24/08/2024
Em abril de 2023, o fotógrafo alemão Boris Eldagsen foi notícia em todo o mundo, ao recusar um prémio dos Sony World Photography Awards. A razão para esta recusa, explicou Eldagsen, residiu no facto de a imagem submetida a concurso ter sido gerada com recurso a tecnologias de Inteligência Artificial. O objetivo do fotógrafo era mesmo iniciar um debate sobre “o que queremos ou não considerar fotografia”, deixando uma pergunta: “Quantos de vocês sabiam ou suspeitavam que esta imagem tinha sido gerada com Inteligência Artificial?”.
O caso de Boris Eldagsen não é único. No verão de 2022, uma competição anual de arte nos Estados Unidos da América premiou um trabalho de Jason M. Allen que tinha sido criado com recurso ao programa de Inteligência Artificial Midjourney. “Ganhei e não quebrei nenhuma regra”, disse o artista ao The New York Times, “não vou pedir desculpas por isso”.
Ainda que a arte gerada através de Inteligência Artificial não seja uma novidade – há 50 anos, o pintor Harold Cohen desenhou um programa que criava pinturas, por exemplo – o surgimento de soluções como DALL-E 2 ou Midjourney têm permitido a milhões de pessoas em todo o mundo gerar trabalhos artísticos a partir de um conjunto de palavras-chave. Esta possibilidade tem levado ao debate sobre a ligação entre conceitos como arte, autoria ou criatividade.
Parte do debate encontra na Inteligência Artificial um “aliado” para a arte. Como salienta Louis Anslow, na plataforma Freethink, a ligação entre tecnologia e arte não é nova. Recordando invenções como a prensa de Gutenberg, a fotografia ou até o sintetizador, Anslow sublinha que “a arte sempre foi o produto de novas técnicas – de desenhos nas paredes de uma cave a pinceis com tinta, de penas até aos processadores de texto”.
O autor recorda a reação do poeta Charles Baudelaire à fotografia enquanto nova expressão artística. Em 1859, Baudelaire escrevia que se tratava de criatividade sintética, classificando a fotografia como um substituto artificial e sintético para a verdadeira arte. “É uma noção que seria atraente na altura, tal como críticas semelhantes e atuais que são colocadas à arte gerada por Inteligência Artificial”, destaca Anslow.

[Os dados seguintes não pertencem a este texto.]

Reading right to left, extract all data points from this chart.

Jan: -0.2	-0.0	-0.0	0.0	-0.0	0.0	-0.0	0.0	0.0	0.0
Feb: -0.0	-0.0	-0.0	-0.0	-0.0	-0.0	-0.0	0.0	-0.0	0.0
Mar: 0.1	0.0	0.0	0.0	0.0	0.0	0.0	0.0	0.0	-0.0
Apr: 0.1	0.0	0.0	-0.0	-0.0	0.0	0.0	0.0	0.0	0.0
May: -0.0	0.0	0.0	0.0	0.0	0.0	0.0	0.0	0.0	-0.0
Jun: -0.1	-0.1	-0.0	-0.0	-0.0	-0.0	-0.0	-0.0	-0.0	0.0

Por outro lado, a massificação da criação de imagens a partir de inteligência artificial tem levado alguns grupos a chamar a atenção para possíveis consequências. A campanha #NotoAIArt tem recebido várias contribuições nas redes sociais, nomeadamente de artistas de todo o mundo. Uma das questões levantadas por vários artistas é a forma como estas tecnologias de Inteligência Artificial se baseiam em trabalhos já realizados, podendo copiar ou emular traços ou elementos característicos de autores.
Esta é uma dinâmica que fica sobretudo clara em novas tendências como as “AI Covers” – versões de músicas criadas por Inteligência Artificial que emulam as vozes de artistas a interpretar temas de outros autores. É possível, por exemplo, ouvir Kanye West a cantar Coldplay ou Michael Jackson a interpretar Blinding Lights de The Weeknd, entre muitos outros. A mesma preocupação já levou grandes estúdios como a Universal a destacar que este tipo de criações prejudica os artistas, como noticiado pelo Financial Times.

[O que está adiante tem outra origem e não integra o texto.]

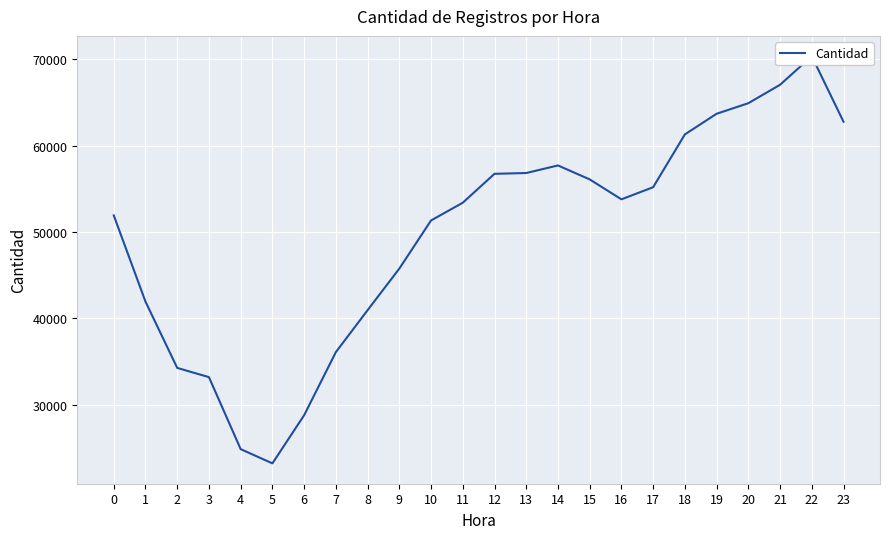

Which has a higher value, 0 or 11?

11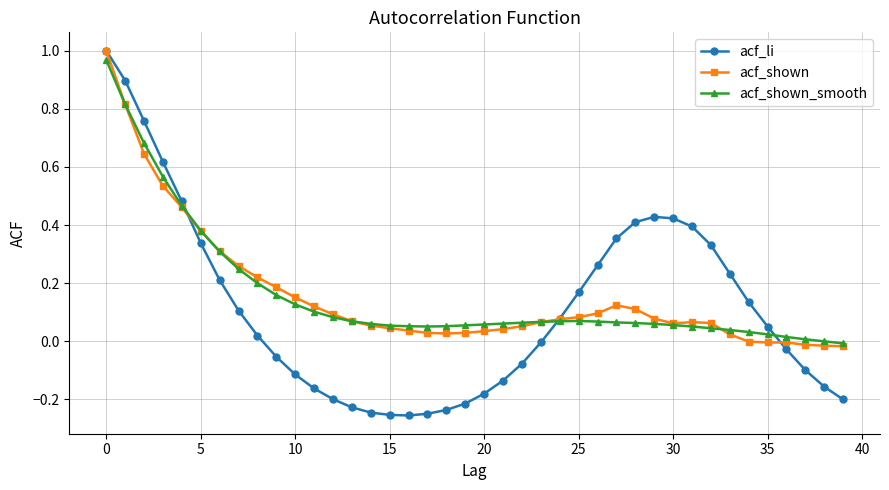

Which series has the largest range (max minus min)?

acf_li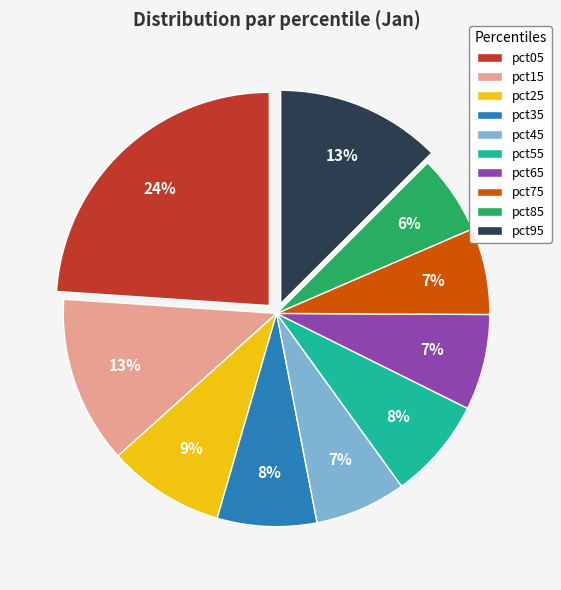

Which category has the smallest portion of the pie?

pct85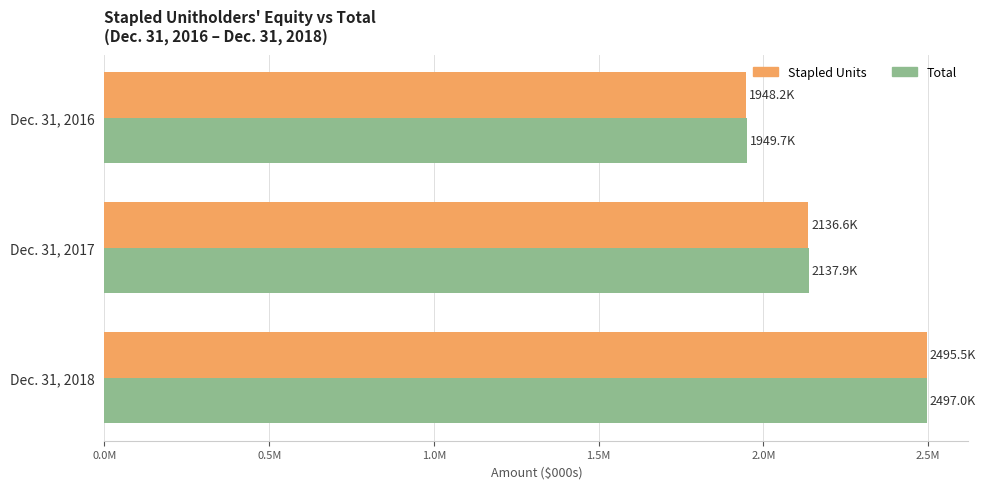

What are all the series names shown in the legend?

Stapled Units, Total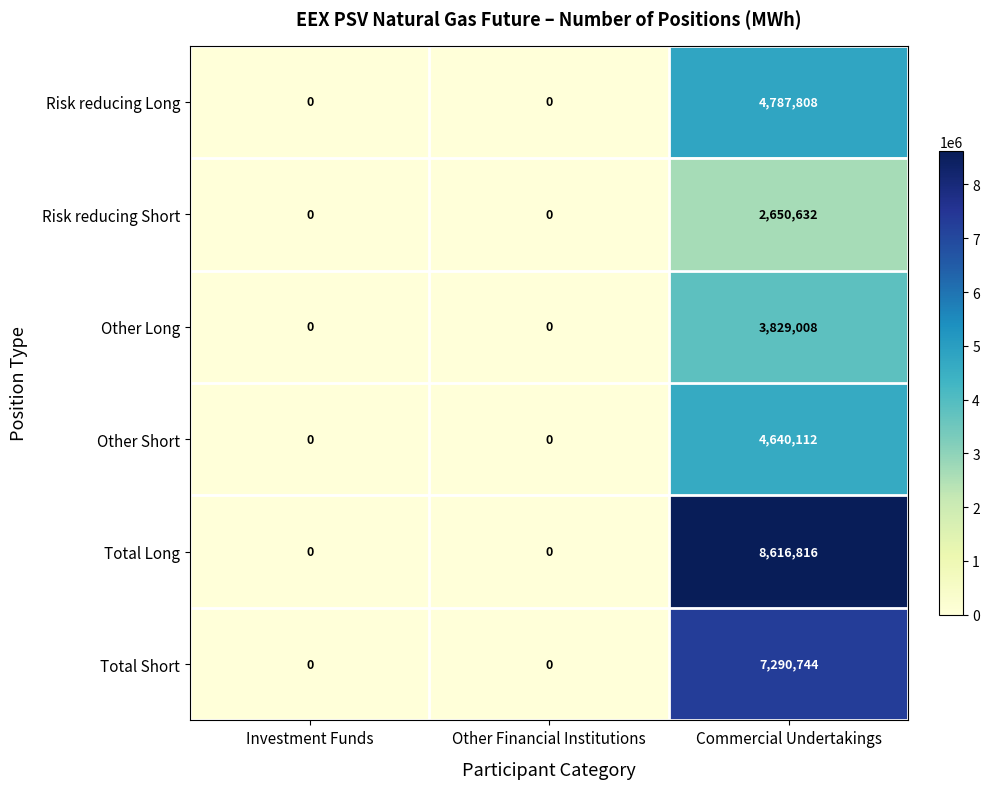

At Commercial Undertakings, list the series in order from largest to smallest.

Total Long, Total Short, Risk reducing Long, Other Short, Other Long, Risk reducing Short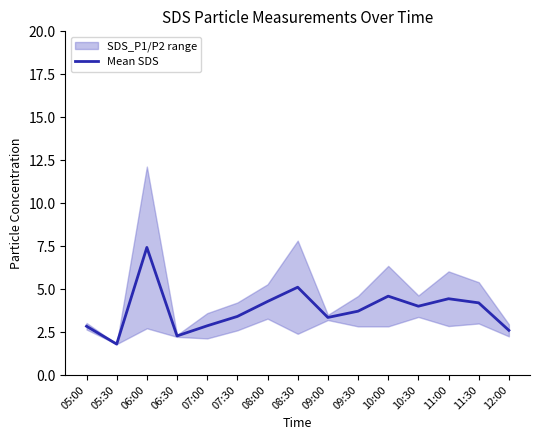

What is the difference between the second highest and second lowest values?

2.8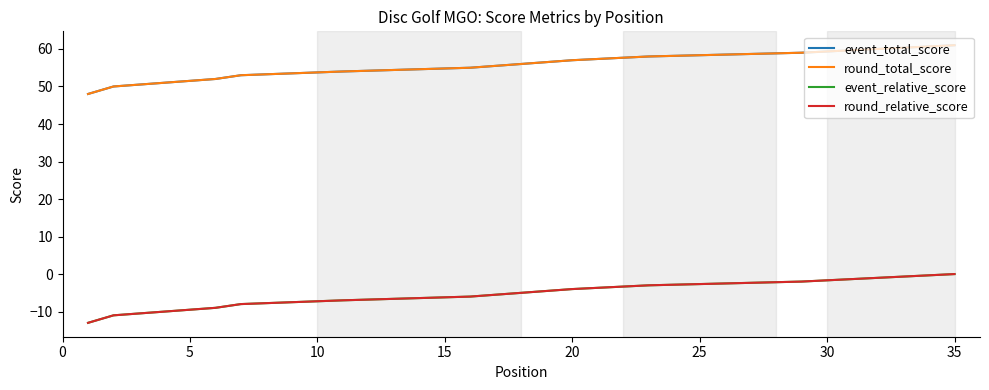

Is the value of round_total_score at 35 greater than the value of round_relative_score at 35?

Yes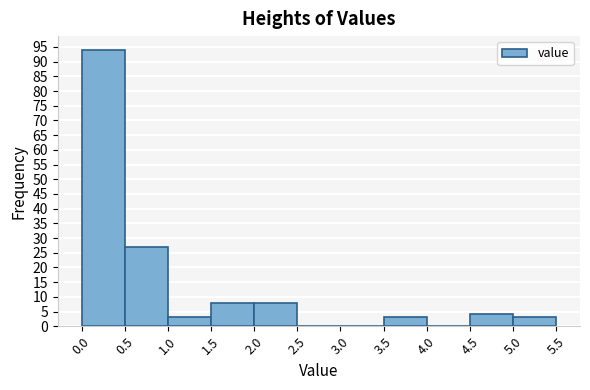

What is the height of the bar covering 4.5 to 5.0 on the x-axis? The values are not printed on the chart, so give them approximately, as read against the axis.

4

Questões éticas também se levantam ao utilizar IA para recriar a voz ou até mesmo a presença física de artistas.Em 2023, numa campanha publicitária para celebrar os 70 anos da Volkswagen no Brasil, a agência AlmaBBDO utilizou ferramentas de IA para colocar Elis Regina, famosa cantora brasileira falecida em 1982, a cantar lado a lado com a sua filha Maria Rita. O vídeo tornou-se viral e dividiu muito as opiniões dos internautas, levantando questões éticas sobre a “ressuscitação” e recriação da voz de artistas já não presentes fisicamente, especialmente para fins comerciais.
Para além das questões ligadas à autoria e à ética, há quem reflita também sobre a própria essência da arte e do processo criativo. O ilustrador britânico Rob Biddulph, por exemplo, disse ao The Guardian considerar que o conceito de arte gerada por Inteligência Artificial é algo “sem sentido”. “É o exato oposto do que acredito ser arte”, realçou, explicando que, na sua opinião, “arte consiste em traduzir alguma coisa que se sente internamente para qualquer coisa que existe externamente”. “Em qualquer forma artística, a verdadeira está muito mais ligada ao processo criativo do que à peça final”, reforçou, concluindo: “e pressionar um botão para gerar uma imagem não é um processo criativo”.